▼

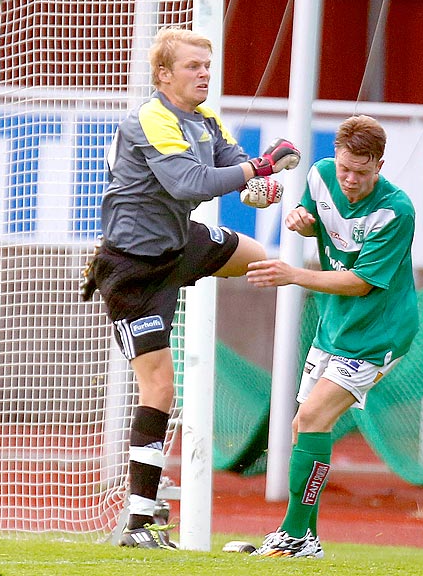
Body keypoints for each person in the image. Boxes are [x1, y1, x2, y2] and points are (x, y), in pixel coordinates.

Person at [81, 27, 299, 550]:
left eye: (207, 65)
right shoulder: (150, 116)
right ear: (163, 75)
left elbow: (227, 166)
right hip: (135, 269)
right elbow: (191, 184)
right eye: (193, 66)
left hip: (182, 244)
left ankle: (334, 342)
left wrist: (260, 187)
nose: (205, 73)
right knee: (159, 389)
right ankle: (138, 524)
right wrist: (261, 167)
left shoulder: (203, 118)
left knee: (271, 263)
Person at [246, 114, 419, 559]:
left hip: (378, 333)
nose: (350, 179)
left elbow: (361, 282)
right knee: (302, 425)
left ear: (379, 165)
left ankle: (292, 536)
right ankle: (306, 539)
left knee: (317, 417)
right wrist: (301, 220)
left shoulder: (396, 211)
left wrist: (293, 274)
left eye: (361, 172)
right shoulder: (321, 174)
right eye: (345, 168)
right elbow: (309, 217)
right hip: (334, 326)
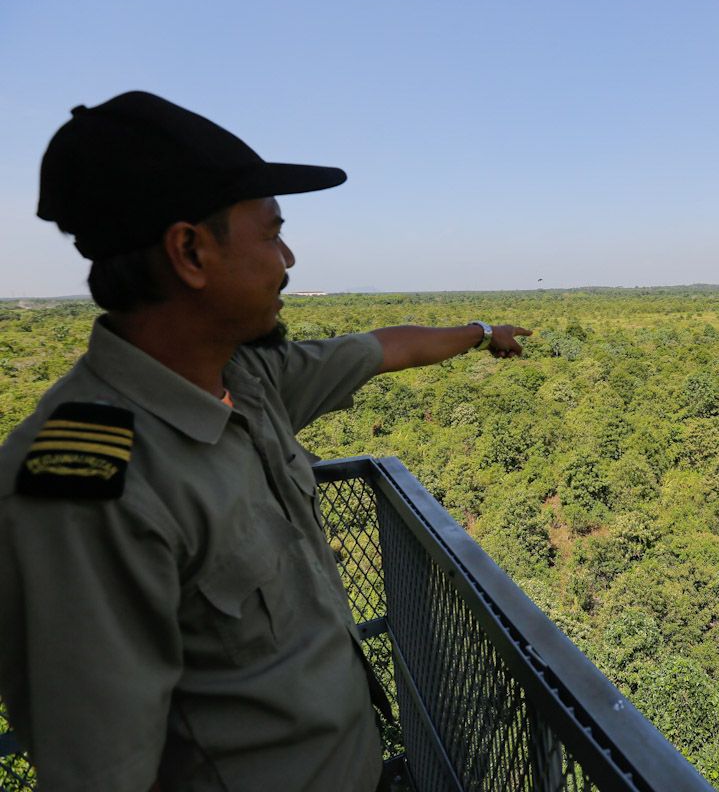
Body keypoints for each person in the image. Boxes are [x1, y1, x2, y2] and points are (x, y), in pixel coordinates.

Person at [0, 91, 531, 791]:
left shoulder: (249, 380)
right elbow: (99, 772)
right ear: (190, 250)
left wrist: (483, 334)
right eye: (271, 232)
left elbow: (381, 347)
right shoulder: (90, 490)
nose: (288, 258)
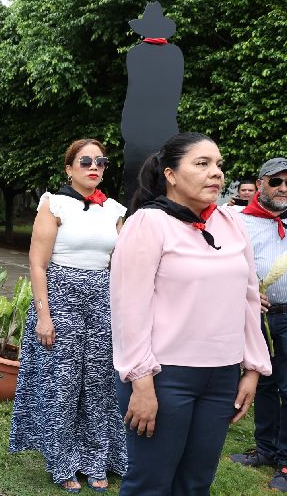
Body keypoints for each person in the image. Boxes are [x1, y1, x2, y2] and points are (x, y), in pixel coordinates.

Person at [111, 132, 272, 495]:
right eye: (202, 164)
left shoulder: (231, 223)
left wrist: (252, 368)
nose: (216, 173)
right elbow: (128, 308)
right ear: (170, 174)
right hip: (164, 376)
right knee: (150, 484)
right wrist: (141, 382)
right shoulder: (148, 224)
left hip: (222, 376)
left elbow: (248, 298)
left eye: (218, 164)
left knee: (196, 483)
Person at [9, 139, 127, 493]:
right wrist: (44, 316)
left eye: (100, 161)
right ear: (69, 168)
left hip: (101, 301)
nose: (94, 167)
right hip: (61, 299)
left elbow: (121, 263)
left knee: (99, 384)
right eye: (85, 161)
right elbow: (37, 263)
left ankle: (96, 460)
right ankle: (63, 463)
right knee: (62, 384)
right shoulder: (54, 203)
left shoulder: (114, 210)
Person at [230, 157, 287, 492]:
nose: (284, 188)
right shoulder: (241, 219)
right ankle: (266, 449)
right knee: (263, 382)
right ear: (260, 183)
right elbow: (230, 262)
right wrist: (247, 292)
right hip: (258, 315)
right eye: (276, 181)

▲
▼

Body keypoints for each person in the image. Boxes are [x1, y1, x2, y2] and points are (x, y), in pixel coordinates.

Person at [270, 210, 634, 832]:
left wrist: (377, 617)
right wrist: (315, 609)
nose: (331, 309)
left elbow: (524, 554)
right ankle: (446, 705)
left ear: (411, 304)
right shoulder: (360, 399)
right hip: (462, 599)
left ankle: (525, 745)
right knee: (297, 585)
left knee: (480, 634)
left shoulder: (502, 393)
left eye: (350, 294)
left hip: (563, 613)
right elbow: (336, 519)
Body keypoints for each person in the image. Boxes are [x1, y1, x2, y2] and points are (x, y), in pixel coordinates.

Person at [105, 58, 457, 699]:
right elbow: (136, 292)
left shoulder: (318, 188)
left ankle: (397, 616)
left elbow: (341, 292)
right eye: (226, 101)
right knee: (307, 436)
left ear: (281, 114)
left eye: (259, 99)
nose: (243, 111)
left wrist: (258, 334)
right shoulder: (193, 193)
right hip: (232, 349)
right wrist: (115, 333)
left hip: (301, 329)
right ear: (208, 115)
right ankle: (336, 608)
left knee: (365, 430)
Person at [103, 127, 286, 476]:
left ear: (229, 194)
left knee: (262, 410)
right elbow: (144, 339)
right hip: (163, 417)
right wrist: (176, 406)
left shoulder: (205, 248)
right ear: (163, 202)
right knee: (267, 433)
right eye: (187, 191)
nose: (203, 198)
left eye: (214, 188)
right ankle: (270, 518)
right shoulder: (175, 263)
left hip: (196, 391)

▲
▼

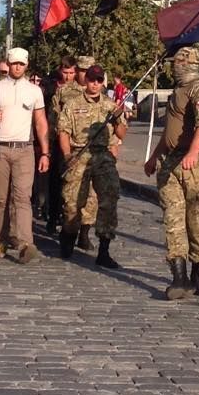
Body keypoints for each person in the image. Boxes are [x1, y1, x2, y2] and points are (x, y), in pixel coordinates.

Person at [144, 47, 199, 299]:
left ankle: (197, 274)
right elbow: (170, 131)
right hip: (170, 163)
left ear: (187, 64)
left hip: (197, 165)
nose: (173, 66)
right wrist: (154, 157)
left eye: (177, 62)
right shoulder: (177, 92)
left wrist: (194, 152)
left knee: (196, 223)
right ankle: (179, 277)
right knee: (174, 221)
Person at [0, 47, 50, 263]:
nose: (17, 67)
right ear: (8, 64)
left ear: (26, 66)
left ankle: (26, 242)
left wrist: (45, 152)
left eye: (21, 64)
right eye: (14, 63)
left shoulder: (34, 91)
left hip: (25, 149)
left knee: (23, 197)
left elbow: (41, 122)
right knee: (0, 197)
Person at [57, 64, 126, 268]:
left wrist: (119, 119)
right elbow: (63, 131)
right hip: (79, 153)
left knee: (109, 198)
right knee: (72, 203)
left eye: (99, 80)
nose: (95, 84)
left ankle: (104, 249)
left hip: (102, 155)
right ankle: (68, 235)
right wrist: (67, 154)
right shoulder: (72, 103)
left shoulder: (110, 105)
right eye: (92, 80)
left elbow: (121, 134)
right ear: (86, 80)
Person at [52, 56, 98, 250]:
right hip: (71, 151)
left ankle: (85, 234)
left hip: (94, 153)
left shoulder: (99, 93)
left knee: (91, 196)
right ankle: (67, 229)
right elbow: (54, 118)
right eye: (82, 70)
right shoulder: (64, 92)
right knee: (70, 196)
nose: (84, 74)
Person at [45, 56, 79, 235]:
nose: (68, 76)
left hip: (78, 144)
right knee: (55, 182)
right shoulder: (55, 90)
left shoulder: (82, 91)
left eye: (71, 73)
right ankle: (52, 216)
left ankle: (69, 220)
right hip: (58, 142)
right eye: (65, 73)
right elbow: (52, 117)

▲

# Exercise aim:
In the data above, start at the line that has "right ear: (86, 80)", stop after the line that has "right elbow: (52, 117)", and print every line in between exactly as it stands.

# Answer box:
right ear: (86, 80)
Person at [52, 56, 98, 250]:
right hip: (71, 151)
left ankle: (85, 234)
left hip: (94, 153)
left shoulder: (99, 93)
left knee: (91, 196)
right ankle: (67, 229)
right elbow: (54, 118)
right eye: (82, 70)
right shoulder: (64, 92)
right knee: (70, 196)
nose: (84, 74)
Person at [45, 56, 79, 235]:
nose: (68, 76)
left hip: (78, 144)
right knee: (55, 182)
right shoulder: (55, 90)
left shoulder: (82, 91)
left eye: (71, 73)
right ankle: (52, 216)
left ankle: (69, 220)
right hip: (58, 142)
right eye: (65, 73)
right elbow: (52, 117)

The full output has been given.